_Excerpted text_
Hi,
On 21.02.22 10:31, Kurt Garloff wrote:
Hi Olga,
On 21.02.22 02:19, Kornievskaia, Olga wrote:
[...]
Is it possible for you to provide a network trace?
Yes.
Is tcpdump what you'd like to see? wireshark's dumpcap?
Any NFS specific tracing tools I should be using?
One trace with a working kernel and one with the broken one?
Comparing the good and the bad trace ...
mount -t nfs 192.168.155.74:/Public /mnt/Public
against Qnap 4.3.4.xxx NFS v4.1 server.
Both do:
Establish conn
NFS NULL (ack)
NFS EXCHANGE_ID (4.2 -> NFS4ERR_MINOR_VERS_MISMATCH)
Teardown and reestablish
NFS NULL (ack)
NFS EXCAHNGE_ID (4.1 -> ack)
NFS EXCAHNGE_ID (4.1 -> ack)

_Data rows_
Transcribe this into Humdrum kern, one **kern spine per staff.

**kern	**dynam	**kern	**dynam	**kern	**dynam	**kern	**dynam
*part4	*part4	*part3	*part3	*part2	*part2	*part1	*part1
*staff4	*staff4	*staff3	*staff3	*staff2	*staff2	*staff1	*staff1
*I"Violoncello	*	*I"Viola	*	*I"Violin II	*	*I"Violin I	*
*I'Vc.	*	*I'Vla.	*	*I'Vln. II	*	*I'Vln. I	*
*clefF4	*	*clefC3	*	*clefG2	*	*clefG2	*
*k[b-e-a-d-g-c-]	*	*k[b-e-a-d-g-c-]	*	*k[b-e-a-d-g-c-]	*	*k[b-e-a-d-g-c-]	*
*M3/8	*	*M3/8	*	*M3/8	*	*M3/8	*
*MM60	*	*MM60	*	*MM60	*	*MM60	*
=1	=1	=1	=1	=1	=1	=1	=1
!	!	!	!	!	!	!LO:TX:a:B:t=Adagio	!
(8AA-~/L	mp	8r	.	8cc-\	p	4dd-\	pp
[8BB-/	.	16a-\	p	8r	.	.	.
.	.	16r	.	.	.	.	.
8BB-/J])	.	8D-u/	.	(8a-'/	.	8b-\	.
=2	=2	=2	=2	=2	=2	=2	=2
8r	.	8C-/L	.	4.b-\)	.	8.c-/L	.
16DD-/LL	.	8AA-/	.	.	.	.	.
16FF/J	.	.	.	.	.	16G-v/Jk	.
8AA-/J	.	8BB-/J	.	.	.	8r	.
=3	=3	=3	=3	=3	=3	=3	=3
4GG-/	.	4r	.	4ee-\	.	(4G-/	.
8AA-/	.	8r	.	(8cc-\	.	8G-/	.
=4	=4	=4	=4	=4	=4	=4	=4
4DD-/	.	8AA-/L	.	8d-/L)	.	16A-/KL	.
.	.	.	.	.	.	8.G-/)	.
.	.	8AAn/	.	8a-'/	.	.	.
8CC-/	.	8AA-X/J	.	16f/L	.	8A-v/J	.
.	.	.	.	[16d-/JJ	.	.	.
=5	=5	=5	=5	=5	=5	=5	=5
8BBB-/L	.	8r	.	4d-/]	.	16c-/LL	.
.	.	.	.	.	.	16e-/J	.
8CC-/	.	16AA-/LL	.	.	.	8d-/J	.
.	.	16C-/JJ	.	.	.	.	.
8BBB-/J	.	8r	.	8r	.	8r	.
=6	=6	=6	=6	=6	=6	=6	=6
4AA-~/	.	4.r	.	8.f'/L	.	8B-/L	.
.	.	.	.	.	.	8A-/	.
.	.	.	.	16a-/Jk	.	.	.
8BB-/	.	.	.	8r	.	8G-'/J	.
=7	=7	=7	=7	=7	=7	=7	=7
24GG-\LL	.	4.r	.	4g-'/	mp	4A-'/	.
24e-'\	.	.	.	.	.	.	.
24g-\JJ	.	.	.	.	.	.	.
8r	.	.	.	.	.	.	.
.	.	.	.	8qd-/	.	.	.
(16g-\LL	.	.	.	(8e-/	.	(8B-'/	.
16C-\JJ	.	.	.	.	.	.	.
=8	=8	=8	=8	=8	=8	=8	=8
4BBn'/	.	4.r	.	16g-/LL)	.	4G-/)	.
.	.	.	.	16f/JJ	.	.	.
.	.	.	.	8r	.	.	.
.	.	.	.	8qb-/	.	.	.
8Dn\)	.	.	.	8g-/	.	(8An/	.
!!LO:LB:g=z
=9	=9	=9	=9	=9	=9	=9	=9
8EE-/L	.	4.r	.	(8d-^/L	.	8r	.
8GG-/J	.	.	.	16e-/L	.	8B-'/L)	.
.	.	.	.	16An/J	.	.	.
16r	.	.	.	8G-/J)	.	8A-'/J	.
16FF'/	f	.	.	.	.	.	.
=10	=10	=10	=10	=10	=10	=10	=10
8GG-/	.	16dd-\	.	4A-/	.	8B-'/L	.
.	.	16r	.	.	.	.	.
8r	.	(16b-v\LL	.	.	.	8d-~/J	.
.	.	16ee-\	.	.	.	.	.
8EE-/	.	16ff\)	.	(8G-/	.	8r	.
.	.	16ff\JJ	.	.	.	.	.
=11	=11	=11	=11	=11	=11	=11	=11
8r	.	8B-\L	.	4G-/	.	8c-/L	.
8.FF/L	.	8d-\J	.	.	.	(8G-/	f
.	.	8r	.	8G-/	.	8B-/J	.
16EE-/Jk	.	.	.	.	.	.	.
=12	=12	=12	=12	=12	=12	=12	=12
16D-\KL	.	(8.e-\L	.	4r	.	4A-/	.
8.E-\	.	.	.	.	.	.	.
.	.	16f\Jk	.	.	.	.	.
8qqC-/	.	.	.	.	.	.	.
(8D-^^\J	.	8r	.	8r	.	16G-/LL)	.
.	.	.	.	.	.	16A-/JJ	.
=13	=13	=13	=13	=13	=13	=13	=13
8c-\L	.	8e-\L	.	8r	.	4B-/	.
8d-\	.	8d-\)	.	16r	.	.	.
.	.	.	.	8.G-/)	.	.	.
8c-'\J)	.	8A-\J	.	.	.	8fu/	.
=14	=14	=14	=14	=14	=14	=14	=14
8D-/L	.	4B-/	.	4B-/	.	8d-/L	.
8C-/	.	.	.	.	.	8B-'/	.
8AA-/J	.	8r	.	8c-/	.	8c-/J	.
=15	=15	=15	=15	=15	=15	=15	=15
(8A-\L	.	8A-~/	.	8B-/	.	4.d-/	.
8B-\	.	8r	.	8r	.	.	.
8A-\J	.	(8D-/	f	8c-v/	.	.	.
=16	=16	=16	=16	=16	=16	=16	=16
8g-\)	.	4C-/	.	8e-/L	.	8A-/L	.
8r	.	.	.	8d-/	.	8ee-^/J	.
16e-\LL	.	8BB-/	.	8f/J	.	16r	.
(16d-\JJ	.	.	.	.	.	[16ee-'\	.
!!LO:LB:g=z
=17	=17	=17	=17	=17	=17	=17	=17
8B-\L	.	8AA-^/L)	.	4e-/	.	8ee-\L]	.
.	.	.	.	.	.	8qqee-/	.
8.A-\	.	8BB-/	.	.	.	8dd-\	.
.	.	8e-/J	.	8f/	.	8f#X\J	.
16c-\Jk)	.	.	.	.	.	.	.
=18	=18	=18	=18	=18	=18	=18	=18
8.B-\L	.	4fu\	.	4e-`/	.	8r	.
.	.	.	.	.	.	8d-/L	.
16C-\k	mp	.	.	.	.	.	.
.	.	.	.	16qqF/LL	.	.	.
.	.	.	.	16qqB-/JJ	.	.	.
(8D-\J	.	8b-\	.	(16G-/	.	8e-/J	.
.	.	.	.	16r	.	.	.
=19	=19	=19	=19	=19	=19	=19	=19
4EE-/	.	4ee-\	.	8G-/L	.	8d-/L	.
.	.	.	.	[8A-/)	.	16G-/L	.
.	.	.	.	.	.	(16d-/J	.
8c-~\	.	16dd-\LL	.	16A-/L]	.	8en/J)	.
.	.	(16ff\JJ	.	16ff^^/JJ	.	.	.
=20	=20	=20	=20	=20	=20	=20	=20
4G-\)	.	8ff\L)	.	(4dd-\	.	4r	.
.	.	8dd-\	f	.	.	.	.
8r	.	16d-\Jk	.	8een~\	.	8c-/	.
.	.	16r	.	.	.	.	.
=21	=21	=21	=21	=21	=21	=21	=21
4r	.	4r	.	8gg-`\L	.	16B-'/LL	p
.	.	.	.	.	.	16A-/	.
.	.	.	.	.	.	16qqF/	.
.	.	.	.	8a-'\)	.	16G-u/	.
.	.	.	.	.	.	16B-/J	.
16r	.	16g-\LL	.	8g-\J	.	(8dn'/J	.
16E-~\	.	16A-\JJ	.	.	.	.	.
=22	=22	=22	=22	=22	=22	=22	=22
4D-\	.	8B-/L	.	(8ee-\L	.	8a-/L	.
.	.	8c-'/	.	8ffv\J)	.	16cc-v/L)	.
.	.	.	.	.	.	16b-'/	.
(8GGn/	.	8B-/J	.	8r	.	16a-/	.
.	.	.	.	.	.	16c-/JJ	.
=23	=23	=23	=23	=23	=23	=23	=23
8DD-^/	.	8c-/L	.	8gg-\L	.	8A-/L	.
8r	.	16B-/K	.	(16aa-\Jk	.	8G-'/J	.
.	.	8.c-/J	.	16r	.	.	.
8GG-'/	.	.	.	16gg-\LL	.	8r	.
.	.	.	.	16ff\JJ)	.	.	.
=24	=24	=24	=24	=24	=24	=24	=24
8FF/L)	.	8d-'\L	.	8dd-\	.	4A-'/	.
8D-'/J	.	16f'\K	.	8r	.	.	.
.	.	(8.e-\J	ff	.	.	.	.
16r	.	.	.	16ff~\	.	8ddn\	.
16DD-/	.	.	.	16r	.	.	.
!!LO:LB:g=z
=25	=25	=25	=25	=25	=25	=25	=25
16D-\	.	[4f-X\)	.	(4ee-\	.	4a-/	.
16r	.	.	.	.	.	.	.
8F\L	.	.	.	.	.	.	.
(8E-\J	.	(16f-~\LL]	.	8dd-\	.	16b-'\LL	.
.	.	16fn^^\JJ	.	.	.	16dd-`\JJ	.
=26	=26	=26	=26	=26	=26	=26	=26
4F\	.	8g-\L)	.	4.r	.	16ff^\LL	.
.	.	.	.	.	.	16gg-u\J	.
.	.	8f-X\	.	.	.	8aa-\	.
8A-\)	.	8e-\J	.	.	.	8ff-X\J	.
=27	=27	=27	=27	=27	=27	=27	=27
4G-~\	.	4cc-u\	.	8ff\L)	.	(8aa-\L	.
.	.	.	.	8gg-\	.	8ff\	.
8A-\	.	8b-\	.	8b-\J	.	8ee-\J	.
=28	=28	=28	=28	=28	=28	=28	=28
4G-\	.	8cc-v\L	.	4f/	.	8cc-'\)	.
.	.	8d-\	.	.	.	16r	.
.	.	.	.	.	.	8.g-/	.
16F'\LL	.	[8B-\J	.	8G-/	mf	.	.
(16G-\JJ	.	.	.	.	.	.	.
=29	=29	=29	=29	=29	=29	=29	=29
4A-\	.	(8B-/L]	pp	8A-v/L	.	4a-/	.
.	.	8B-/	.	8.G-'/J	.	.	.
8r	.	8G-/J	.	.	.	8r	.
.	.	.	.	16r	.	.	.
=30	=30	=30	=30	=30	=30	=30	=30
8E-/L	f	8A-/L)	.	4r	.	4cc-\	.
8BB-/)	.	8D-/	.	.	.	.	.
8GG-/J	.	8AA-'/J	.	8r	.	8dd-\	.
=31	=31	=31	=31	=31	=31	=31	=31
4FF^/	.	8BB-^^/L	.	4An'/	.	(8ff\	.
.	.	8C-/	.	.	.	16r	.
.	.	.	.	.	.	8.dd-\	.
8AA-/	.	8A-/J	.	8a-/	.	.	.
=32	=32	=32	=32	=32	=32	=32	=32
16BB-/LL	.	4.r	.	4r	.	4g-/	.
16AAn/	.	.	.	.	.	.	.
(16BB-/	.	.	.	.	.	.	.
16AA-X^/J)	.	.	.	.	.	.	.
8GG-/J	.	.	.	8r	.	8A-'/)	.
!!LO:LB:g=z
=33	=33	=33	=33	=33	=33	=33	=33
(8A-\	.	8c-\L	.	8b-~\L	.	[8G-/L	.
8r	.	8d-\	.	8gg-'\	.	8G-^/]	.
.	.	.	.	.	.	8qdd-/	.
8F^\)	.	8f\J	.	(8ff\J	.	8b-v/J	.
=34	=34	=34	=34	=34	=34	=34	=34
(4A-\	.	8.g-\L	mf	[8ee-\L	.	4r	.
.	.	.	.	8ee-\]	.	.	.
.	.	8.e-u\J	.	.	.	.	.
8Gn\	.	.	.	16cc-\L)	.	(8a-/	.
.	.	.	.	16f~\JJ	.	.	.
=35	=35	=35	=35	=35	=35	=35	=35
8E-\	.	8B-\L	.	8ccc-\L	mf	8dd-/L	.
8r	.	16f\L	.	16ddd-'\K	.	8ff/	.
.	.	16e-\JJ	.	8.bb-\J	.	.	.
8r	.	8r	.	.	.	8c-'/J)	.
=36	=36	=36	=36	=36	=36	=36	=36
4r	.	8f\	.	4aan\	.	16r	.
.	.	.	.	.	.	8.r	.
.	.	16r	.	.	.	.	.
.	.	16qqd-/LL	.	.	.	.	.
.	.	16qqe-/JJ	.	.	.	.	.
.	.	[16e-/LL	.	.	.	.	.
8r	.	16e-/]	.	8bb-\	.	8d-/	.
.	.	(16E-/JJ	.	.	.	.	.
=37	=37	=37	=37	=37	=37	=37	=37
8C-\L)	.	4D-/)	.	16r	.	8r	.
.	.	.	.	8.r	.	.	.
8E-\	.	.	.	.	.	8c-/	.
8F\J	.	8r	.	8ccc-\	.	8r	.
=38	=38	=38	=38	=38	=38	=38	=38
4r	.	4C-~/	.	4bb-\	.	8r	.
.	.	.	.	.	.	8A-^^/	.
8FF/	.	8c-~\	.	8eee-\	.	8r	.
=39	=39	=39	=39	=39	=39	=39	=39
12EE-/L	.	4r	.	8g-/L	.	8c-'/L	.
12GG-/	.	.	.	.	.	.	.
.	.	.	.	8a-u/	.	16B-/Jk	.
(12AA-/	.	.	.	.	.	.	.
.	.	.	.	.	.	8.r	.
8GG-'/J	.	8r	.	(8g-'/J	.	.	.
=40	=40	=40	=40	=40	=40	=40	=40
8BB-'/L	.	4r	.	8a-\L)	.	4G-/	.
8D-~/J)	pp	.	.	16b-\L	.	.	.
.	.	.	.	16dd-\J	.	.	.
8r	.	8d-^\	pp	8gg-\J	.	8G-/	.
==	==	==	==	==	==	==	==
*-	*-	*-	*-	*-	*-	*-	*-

_Stated goal 1_
In the NFS trace message, list every sentence ending in a question mark that comes after the reply "Yes."
_Stated goal 2_
Summarize the NFS trace message in two sentences.
The rows were taken from a different source than the NFS trace message.

_Worked answer 1_
- "Is tcpdump what you'd like to see?"
- "wireshark's dumpcap?"
- "Any NFS specific tracing tools I should be using?"
- "One trace with a working kernel and one with the broken one?"

_Worked answer 2_
Kurt Garloff agrees to Olga Kornievskaia's request for a network trace and asks which tools to use and whether she wants one trace from a working kernel and one from the broken one. A comparison of the good and bad traces of a mount against a Qnap 4.3.4.xxx NFS v4.1 server shows that both get NFS4ERR_MINOR_VERS_MISMATCH for an EXCHANGE_ID at version 4.2 and then, after the connection is torn down and reestablished, get an ack for EXCHANGE_ID at 4.1.